TASK GOAL | Express every line of the items below as a JSON list of strings, one string per line, with blank lines dropped and the pictures left out.

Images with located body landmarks

● ● ● ● ●

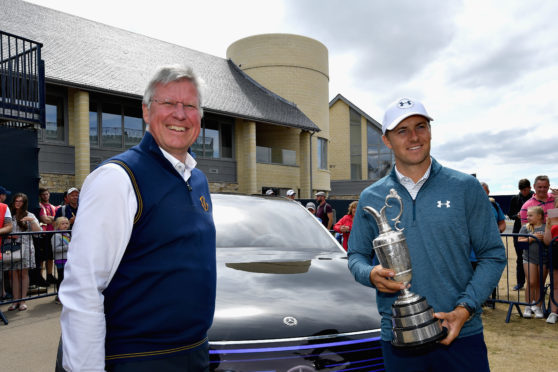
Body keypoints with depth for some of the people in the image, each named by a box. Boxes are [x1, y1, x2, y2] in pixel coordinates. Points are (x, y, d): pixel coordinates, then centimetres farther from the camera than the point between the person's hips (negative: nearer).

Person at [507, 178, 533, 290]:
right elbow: (510, 214, 8)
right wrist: (517, 216, -12)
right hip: (518, 232, 3)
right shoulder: (515, 199, 5)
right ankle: (520, 282, 18)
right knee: (520, 258, 9)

● ● ● ● ●

RESPONSE |
[
  "Body keypoints with depth for some of the people in the image, each named by a box. Boxes are [x1, y1, x2, y2] in pixel coordinates. Points are (x, y, d): pixel coordinates, then centimetres farther from the camera than the point between the person's hips (negative: nearer).",
  "Person at [507, 178, 533, 290]:",
  "right elbow: (510, 214, 8)",
  "right wrist: (517, 216, -12)",
  "right hip: (518, 232, 3)",
  "right shoulder: (515, 199, 5)",
  "right ankle: (520, 282, 18)",
  "right knee: (520, 258, 9)"
]